Jordan Trethewey is the current poet laureate for the City of Fredericton, New Brunswick, Canada, where he lives with his wife, son, and daughter. His writing appears in numerous journals, is translated in Vietnamese, Farsi, and French… and appears in a lunar capsule on the Moon. He is also an editor at Open Arts Forum. Jordan’s recent books, Spirits for Sale and Unexpected Mergers,  are collaborations with Dutch artist Marcel Herms, and are available through Amazon. https://jordantretheweywriter.wordpress.com/

Like Feathers, Weightless


But death must come to them differently,
so close to the beginning.
As though they had always been
blind and weightless.
     -Louise Gluck, The Drowned Children


We are here for short time, but
twice as long as 19th Century death.
To worry about reaching 80 must
seem indulgent to child ghosts, come
bearing witness to
what might have happened to them
if endings were written differently.
Do they desire what they didn’t know, so
quickly plucked from family, close
to their hearts?

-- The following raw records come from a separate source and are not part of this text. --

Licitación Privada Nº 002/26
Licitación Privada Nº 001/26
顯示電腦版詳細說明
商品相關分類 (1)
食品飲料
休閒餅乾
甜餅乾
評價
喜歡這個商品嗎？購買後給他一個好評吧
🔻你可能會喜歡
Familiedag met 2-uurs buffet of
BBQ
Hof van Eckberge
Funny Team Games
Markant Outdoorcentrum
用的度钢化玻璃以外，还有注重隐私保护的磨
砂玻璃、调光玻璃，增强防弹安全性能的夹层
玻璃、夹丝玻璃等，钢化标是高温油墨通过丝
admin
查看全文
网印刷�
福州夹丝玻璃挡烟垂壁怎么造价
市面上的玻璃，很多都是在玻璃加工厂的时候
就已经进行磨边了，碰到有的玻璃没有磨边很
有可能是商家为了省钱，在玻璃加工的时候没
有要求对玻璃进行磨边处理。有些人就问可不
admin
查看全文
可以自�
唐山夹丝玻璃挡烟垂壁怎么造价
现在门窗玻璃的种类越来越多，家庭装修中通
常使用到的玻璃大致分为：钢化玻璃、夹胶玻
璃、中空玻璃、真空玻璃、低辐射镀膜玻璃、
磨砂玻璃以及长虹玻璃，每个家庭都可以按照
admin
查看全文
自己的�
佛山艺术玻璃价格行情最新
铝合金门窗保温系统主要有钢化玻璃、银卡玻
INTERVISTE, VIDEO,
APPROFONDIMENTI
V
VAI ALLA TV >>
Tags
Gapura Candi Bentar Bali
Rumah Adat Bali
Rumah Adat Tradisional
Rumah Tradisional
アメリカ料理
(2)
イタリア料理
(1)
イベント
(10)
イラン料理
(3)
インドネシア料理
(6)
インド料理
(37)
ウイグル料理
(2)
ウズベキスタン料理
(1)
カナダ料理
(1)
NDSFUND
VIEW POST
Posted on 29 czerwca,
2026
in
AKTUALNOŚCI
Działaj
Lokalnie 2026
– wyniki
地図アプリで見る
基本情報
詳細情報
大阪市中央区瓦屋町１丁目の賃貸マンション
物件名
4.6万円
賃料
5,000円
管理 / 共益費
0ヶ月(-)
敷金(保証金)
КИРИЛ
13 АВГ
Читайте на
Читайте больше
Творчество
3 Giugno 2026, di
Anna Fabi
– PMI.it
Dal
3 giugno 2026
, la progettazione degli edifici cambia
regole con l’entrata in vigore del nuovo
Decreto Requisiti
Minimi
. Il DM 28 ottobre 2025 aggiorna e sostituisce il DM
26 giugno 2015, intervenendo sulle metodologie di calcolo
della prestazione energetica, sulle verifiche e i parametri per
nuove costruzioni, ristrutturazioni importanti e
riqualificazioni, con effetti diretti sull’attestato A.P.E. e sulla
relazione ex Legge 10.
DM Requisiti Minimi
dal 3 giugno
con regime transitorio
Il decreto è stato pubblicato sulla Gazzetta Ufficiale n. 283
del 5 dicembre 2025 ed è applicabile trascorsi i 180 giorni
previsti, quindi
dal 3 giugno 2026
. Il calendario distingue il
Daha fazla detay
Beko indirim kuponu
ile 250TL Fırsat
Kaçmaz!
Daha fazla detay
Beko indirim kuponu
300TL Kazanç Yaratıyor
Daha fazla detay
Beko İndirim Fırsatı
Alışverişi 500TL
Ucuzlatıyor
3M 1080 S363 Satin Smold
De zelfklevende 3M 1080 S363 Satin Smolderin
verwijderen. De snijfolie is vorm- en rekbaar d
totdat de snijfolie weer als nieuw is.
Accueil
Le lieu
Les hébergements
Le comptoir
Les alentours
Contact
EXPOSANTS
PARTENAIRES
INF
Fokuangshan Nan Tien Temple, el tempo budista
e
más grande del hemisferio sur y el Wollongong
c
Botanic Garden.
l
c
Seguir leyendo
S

Perhaps they hover to
warm with eternal energies, the
closest activity to touch. As in the beginning.
We are left standing, as
if ready to follow, numb, though
clutching soft souvenirs they
once held. Wore. If only we had
been there at the right moment! Always
repeated when weather’s been
similar. We wish to be blind,
others’ offspring invisible. And
blown away like feathers, weightless.